Interpretive Summary: During seed germination, the degradation of starch, which is stored in cereal seeds, provides the sugars and energy required for seedling growth. This starch degradation process is also the basis of the malting and brewing industries, but instead of supporting seedling growth the sugars are used by brewer's yeast during fermentation. The industrial starch degradation process takes place at high temperatures which limit the function of some of the barley enzymes that degrade starch. The work conducted here was designed to identify more heat-tolerant enzymes in barley cultivars already adapted for growth and production in North America. Additional objectives were to characterize these enzymes and to provide information to plant breeders that they can use to select plants with more heat-tolerant enzymes. We identified one enzyme in a commonly grown barley variety that is significantly more heat-tolerant than the same enzyme from other barley varieties. We determined which parts of the primary structure of the enzyme are responsible for the enhanced heat-tolerance observed. These three parts of the enzyme's primary structure can be used as markers for the heat-tolerant enzyme by plant breeders who incorporate marker-assisted selection techniques in their breeding programs. Such techniques are used in essentially all of the public and private sector barley breeding programs in North America. It is expected that this tool will lead to the development of barley varieties better suited for use in industrial processing than those varieties currently available.

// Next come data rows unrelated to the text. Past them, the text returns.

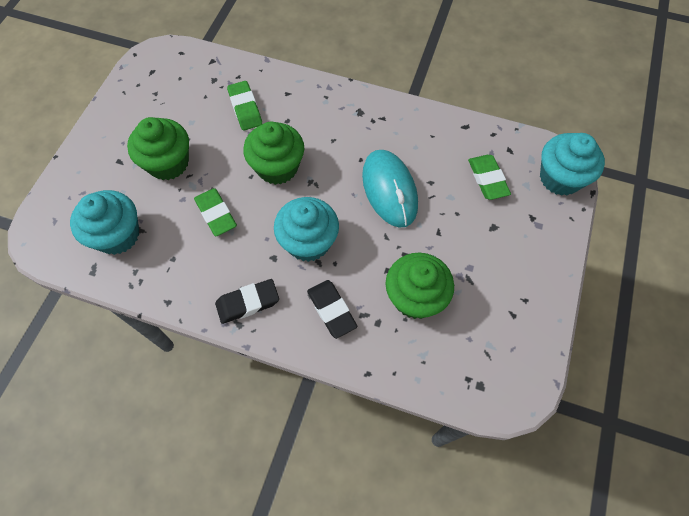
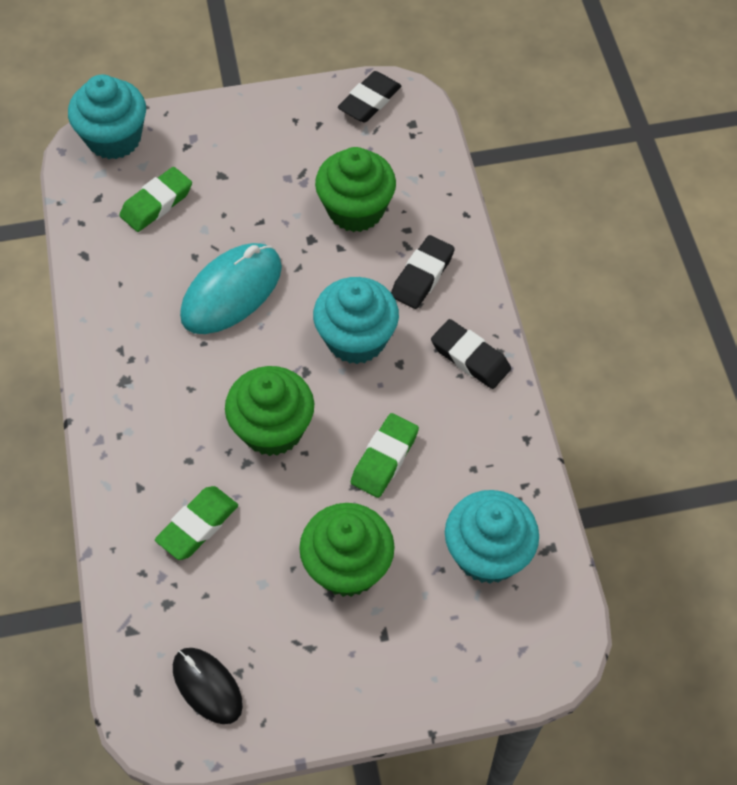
camera: 120 degrees left, 5 degrees down
(159, 78) = (207, 686): none -> black mouse
(520, 365) = (369, 101): none -> black eraser

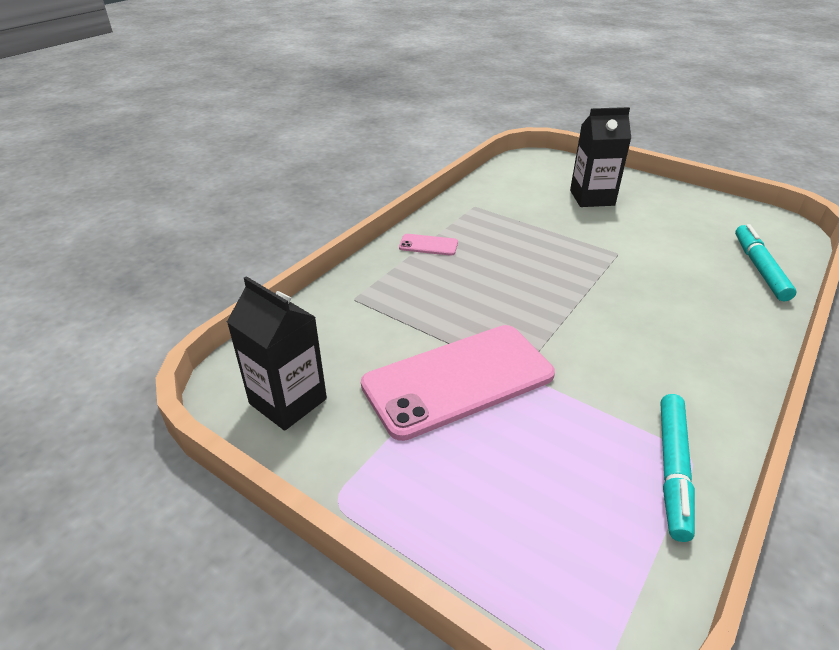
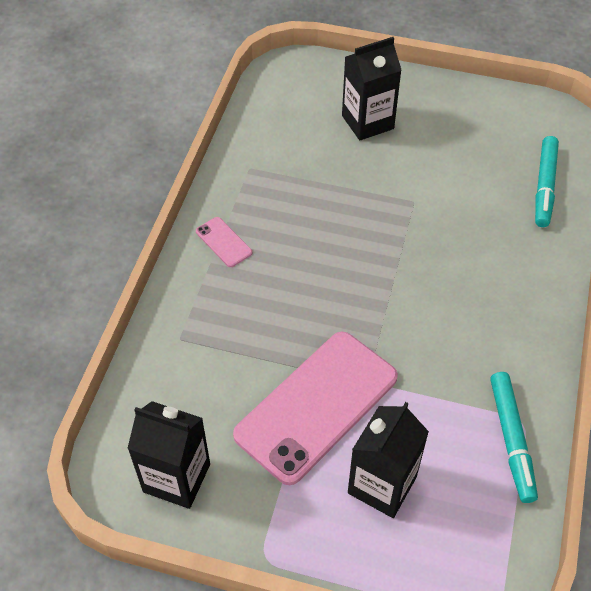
camera: 20 degrees left, 15 degrees up
(428, 245) = (223, 242): pink phone -> pink phone turned 60 degrees clockwise
(500, 469) = (382, 485): none -> black carton
(759, 268) = (544, 186): turquoise marker -> turquoise marker turned 150 degrees counterclockwise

Technical Abstract: Barley seeds have two different genes that encode beta-amylases, which are one of the most important enzymes that degrade starch during germination. The endosperm-specific beta amylase (beta-amylase1) has been thoroughly characterized because it is the more abundant of the two isozymes in germinating cereal seeds. The second and lesser abundant isozyme is beta-amylase2 and this enzyme has not been biochemically characterized from any cereal seeds. Characterization of beta-amylase2 from seeds of two commonly grown barley cultivars was the primary objective of this study. The beta-amylase2 (Bmy2) cDNAs from a malt quality barley (Hordeum vulgare L.) cultivar, 'Morex', and a feed quality cultivar, 'Steptoe', were sequenced, expressed in Escherichia coli, and biochemical properties of the two recombinant enzymes were determined. The relative rates of hydrolysis of various homo-oligomeric and polymeric alpha-D-glucans by the 'Morex' and 'Steptoe' rBmy2 enzymes were not significantly different from each other nor did they significantly differ from the relative rates of hydrolysis reported for barley rBmy1 enzymes. The 'Morex' and 'Steptoe' rBmy2 enzymes both had broad pH activity profiles with maximal activity occurring from pH 5.0 - 6.5, which is very similar to the pH activity profiles reported for beta-amylase1. The rBmy2 from 'Morex' was 7 C more thermostable than the rBmy2 from 'Steptoe" as determined by differences in their T50 and T0 values, and is more thermostable than any beta-amylase1 reported to date. Only three amino acid differences were identified between the 'Morex' and 'Steptoe' Bmy2 sequences and the contributions of these three differences to enzyme thermostability were evaluated by site-directed mutagenesis. Each of the three amino acids contributed approximately 3 C to enzyme thermostability mutant enzymes with one amino acid substitution. Mutant enzymes with two amino acid substitutions contributed 5.5-5.7 C to the thermostability of the wild type rBmy2 from 'Morex'. The Bmy2 encoded by the 'Morex' allele, which has D in position 238, M in position 337, and Q in position 362, provides a discrete signature of a thermostable beta-amylase that can be used as a tool in breeding programs using marker assisted selection methods.